Key Considerations for Building Your 2019 Distribution Strategy
“The ideal combination is to have highly competent digital capabilities that drive lots of online sales along with a set of offline capabilities that ensure you are maintaining strong relationships and delivering other value to customers.” – Your Amazon Business Playbook, A Strategic Evaluation for Distributors
2019 distribution strategies need to include leveraging technology in order to deliver better products, services, and solutions. Three key areas to address are:
- Inventory and warehouse management
- Customer experience and satisfaction
Technology Trends in the Distribution Industry
Not surprisingly, technology trends for distribution are aligned with industry executives’ priorities. For the third year in a row, distributors’ top priorities for technology in 2018 were to incorporate e-commerce, CRM and mobile technology for sales. Also among their plans are Cloud/SaaS systems, finance/accounting technology and other programs.
Other trends include:
- 38% of surveyed executives planned to improve e-commerce in 2018
- 32% of surveyed executives planned to add new sales channels in 2018
Inventory and warehouse management
Better inventory management came in fourth on the top list of priorities for businesses in the industry in 2018 – behind revenue growth, increasing profitability and customer retention.
If you’re in the industry, you already know that inventory management is essential to increasing profitability and customer satisfaction. For growing businesses, this is easier said than done. Learn more about inventory management in our recent post: Inventory Planning: Finding the Right Balance for Your Business.
Business leaders who find themselves asking, “How do I manage my inventory better?” know they need to improve but are unsure how to do so.

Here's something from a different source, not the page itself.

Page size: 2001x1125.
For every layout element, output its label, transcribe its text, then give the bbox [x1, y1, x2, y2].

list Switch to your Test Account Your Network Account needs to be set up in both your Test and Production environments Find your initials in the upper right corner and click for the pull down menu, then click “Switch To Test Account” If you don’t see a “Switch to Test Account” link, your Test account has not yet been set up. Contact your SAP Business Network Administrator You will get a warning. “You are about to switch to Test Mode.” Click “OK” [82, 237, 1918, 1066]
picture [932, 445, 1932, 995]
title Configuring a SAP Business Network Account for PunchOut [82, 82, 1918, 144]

To get started with better warehouse inventory management, follow these four steps:
- Understand your inventory
- Re-evaluate your warehouse
- Add barcodes
- Implement systems to help you manage
Learn more about the steps needed to improve your inventory and download our PDF checklist in our recent post: How to Get Started with Better Warehouse Inventory Management.
Top priorities for industry executives include revenue growth and increasing profitability. Before you can tackle a strategy for growth and profitability, you need a clear picture of your business from a financial standpoint. Businesses using technology that connects back office accounting and finance with inventory management and order fulfillment, among other functions, have a distinct advantage of being able to make smarter, data-driven decisions.

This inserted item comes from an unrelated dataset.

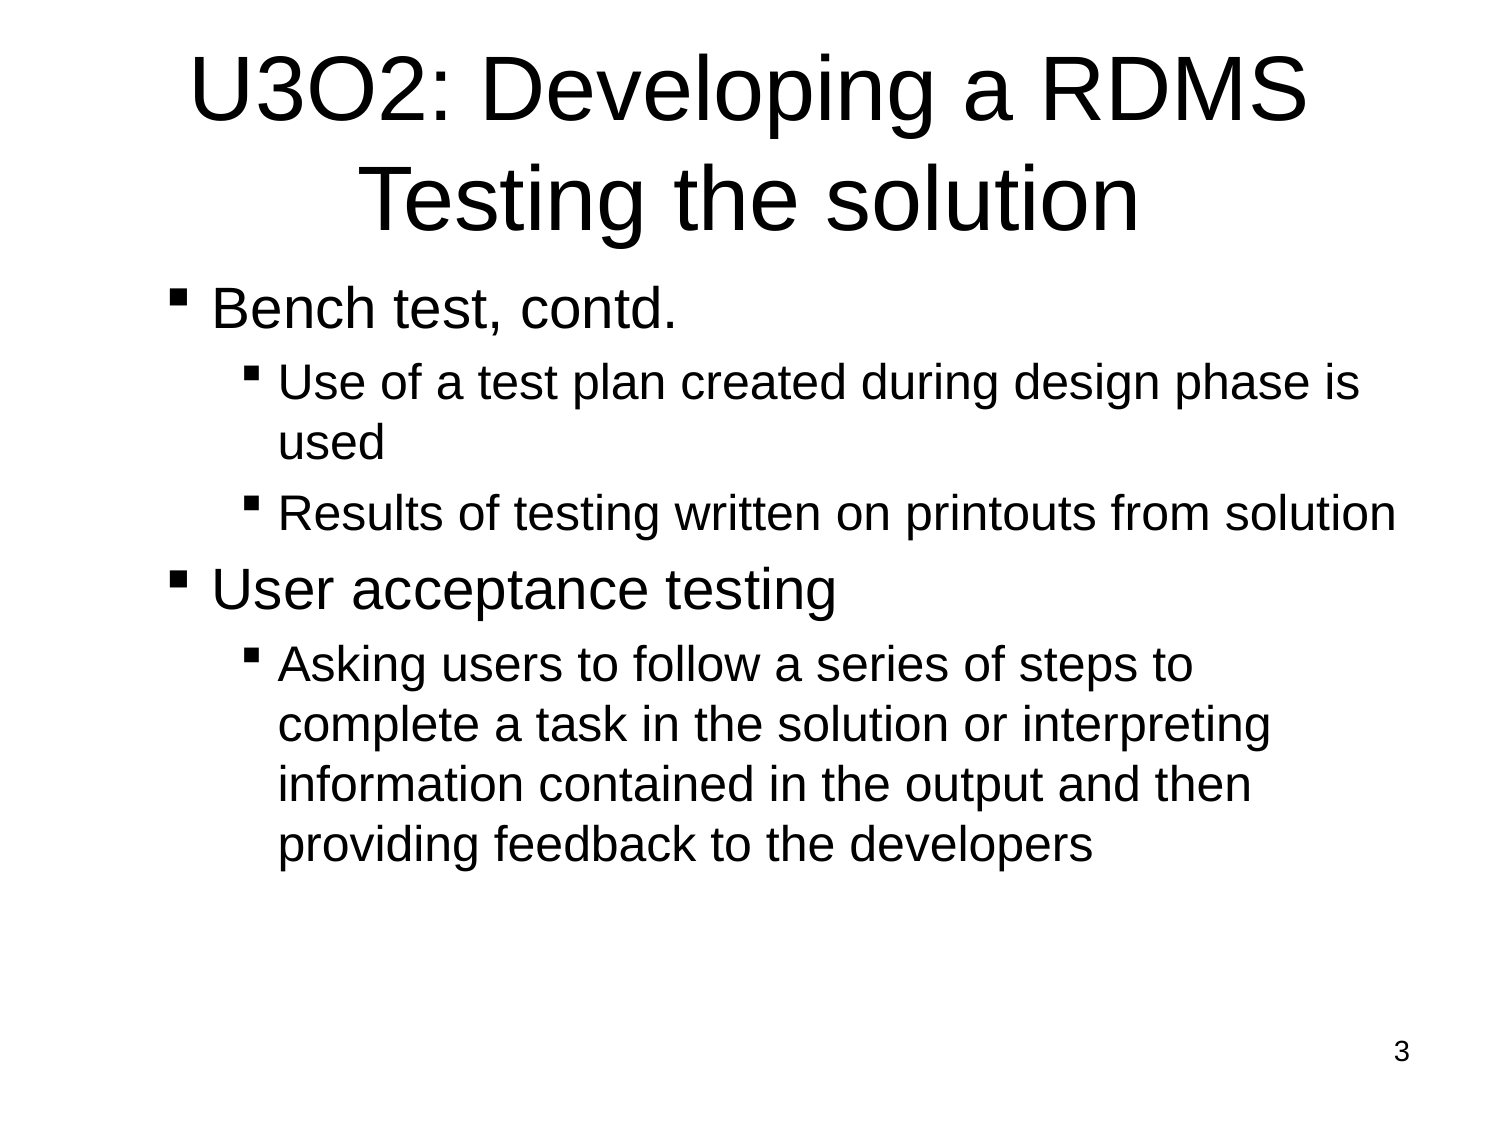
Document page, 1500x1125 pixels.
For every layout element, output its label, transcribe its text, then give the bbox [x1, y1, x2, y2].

title U3O2: Developing a RDMS Testing the solution [74, 44, 1426, 233]
list Bench test, contd. Use of a test plan created during design phase is used Results of testing written on printouts from solution User acceptance testing Asking users to follow a series of steps to complete a task in the solution or interpreting information contained in the output and then providing feedback to the developers [74, 262, 1426, 1006]
slide_number 3 [1074, 1024, 1426, 1103]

Customer experience and satisfaction
Johnny Morris, founder of Bass Pro – the second-fastest growing retailer in the country in 2018 – attributed their success to focusing on customer experience. “This recognition is a tribute to all of our remarkable and passionate outfitters who work hard every day to make sure every customer experience is a positive one.”
One of the biggest impacts Amazon has had on the world is changing customer expectations. In an age where Amazon customers can have almost anything they desire delivered in two days – or two hours in some cities with Prime Now – our expectations have been significantly altered. Those expectations permeate through to our business interactions. In 2018, both B2C and B2B customers expect an exceptional customer experience and they expect it fast.
Bringing it All Together
Amazon’s impact is no longer confined to the B2C space. Distributors that want to stay alive, and profitable, in the B2B market need to address key factors in their 2019 distribution strategy and execution, including:
- Implementing technology fit for the Amazon Age
- Offering an exceptional customer experience from start to finish
- Putting in place best practices in the areas of inventory management, warehouse management and finance – and using modern technology to center these processes around the customer.